The assessment of changes in the management of cancer in CAYAs over time in this comprehensive study may be considered somewhat broad to drawing any definitive conclusions. However, it serves as a foundational framework, and construction of a large database, for initiating more in-depth studies to gain a deeper understanding of the subject and to draw conclusions of.

This study includes data on five-year survivors who had subsequent cancers and examines five-years survivals in mortality, hospital stay, marriage and education, making it comparable to other studies of survivals. This is the first extensive study of young cancer patients in Sweden, and it might be relevant to recognize diseases that occur within five years of a cancer diagnosis when examining the demographic and socioeconomic factors, because many of the diseases within five years after cancer diagnosis may act as a risk factor for other diseases or socioeconomic outcome throughout life.

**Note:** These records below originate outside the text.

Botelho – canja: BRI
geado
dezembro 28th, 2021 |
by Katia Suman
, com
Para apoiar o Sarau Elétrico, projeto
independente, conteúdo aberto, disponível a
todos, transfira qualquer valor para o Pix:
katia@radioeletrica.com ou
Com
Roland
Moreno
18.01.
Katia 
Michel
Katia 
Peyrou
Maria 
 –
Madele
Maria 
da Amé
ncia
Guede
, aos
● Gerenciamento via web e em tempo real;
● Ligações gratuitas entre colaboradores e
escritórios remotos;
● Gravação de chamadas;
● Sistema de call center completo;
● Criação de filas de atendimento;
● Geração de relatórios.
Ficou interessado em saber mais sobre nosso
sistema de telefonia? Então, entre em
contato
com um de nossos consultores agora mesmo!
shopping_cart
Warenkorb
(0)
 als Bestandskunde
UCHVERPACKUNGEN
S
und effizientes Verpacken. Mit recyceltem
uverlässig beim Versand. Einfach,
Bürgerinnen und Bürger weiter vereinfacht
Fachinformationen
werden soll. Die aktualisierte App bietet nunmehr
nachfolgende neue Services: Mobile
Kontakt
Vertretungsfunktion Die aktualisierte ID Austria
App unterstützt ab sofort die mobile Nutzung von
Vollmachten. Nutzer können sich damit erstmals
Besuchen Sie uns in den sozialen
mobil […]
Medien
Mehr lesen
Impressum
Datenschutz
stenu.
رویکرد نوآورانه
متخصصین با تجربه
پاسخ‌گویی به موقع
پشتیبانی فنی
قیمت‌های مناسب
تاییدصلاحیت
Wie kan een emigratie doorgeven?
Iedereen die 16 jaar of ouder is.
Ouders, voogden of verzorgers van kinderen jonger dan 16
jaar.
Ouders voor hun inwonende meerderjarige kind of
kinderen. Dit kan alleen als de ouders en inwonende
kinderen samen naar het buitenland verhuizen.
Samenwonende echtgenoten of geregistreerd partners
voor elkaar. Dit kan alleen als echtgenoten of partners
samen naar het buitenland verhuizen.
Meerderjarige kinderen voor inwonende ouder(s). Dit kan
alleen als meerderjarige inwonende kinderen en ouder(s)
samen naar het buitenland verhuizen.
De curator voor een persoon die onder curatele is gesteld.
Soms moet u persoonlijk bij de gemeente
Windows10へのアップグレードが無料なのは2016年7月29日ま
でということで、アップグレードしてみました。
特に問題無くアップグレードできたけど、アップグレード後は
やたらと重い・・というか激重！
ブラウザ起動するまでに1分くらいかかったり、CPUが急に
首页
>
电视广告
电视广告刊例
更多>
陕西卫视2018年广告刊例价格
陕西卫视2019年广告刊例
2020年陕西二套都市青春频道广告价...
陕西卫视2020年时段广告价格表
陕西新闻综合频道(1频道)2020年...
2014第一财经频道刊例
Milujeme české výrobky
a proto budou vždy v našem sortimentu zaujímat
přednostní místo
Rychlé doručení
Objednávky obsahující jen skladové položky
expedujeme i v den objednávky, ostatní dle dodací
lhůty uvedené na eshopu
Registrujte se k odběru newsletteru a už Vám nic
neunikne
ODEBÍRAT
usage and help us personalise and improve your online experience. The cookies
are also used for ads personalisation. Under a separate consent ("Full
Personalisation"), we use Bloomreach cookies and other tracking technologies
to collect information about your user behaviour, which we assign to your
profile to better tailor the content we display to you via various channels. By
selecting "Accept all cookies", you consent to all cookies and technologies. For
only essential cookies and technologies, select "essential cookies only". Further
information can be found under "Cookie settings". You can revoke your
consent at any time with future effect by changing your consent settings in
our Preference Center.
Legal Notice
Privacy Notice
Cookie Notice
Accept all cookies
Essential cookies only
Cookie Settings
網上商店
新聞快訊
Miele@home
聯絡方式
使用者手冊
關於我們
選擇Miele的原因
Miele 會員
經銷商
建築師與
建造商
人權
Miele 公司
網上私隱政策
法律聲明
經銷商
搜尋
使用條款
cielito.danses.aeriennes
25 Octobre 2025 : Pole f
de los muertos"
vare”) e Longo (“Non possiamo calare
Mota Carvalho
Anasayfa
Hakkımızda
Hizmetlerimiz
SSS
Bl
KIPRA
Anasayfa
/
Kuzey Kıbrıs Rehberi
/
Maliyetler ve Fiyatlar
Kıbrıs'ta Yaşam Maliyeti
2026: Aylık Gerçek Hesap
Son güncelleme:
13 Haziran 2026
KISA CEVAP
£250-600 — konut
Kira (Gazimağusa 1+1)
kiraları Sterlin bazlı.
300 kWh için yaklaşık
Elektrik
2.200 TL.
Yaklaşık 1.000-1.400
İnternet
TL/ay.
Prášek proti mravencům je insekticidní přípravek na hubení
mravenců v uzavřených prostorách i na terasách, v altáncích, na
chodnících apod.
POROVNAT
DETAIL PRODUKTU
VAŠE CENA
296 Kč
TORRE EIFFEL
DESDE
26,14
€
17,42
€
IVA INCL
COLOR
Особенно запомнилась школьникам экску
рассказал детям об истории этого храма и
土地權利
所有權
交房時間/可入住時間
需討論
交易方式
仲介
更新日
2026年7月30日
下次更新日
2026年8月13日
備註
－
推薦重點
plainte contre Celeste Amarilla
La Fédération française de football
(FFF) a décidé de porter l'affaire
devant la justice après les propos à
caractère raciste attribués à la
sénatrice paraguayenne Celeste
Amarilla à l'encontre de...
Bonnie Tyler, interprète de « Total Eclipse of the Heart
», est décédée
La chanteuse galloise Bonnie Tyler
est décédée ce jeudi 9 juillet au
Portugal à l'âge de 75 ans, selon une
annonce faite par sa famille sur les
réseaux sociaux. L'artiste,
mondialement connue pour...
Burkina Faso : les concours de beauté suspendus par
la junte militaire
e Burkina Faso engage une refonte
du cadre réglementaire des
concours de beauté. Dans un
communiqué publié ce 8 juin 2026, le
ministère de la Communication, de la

Increased morbidity and higher risk for other disease over time in the CAYA group probably reduces quality of life, but the significance of this has yet to be shown. The long-term consequences and cost-effectiveness of modern forms of cancer management also need investigating. Future research should also focus on developing tailored interventions to address the holistic well-being and social integration of young cancer survivors. This involves conducting longitudinal studies to understand survivors evolving needs, developing multidisciplinary interventions, implementing peer support programs, ensuring access to resources, and engaging with communities to foster support networks. By prioritizing these efforts, we can enhance the overall quality of life for cancer survivors and promote their long-term health and social outcomes.

Conclusion

This study shows that young cancer patients not only face a higher risk for developing a new malignancy but also suffer increased cardiovascular and other morbidities. The higher mortality risk before middle age underscores the severity of the health challenges they face. Additionally, socio-economic factors like; being born outside of Europe, having no higher education, or living without spouse increased the likelihood of death in CAYAs compared to controls.

Contributors

All authors contributed to the study's conception and design. The entire team collaborated on translating ICD codes and all other data collection was performed by LH, MSt, JA, BE and LE. RK data managed and established the database. MSi, LH and PM did the statistical analyses. The first drafts of the manuscript were written by LH, PM and EH and all authors commented on subsequent versions of the manuscript. All authors have read and approved the final manuscript.

Data sharing statement

The datasets generated and analysed in this study are not available to the public due to Swedish laws and regulations. However, they can be made accessible with the support of investigators and upon reasonable request, in accordance with Swedish healthcare secrecy legislation.

Declaration of interests

EH is Co-Founder and board member of MedTech-company TrueDose AB, producing at-home blood sampling kits. EH has received speaker's and consultancy fees from Bristol-Myers Squibb, Pfizer, and Amgen. KRW reports unrelated speaker's and consultancy fees from Roche, Pfizer, Organon, Ibsa, Merck and Ferring pharmaceuticals and unrelated grants from Novo Nordisk and Ferring. LE is a board member of the Swedish Intensive Care Register. JA has received lecture fees from Boehringer Ingelheim, Astra Zeneca, MSD, Bayer and Novartis (modest) and advisory board reimbursement from Astra Zeneca and Bayer (modest). He is chair of the board of SWEDEHEART ACS register and the SWEDEHEART Register Research Council and member of the SWEDEHEART steering committee. JM is unpaid member of the board of the Swedish Multiple Sclerosis Society. ME reports unrelated consultation fees from Bayer, Thea Pharma and Novartis. LH reports unrelated modest consultation fees from Astellas, Bayer, and Orion Pharma. All remaining authors declare that they have no conflict of interest.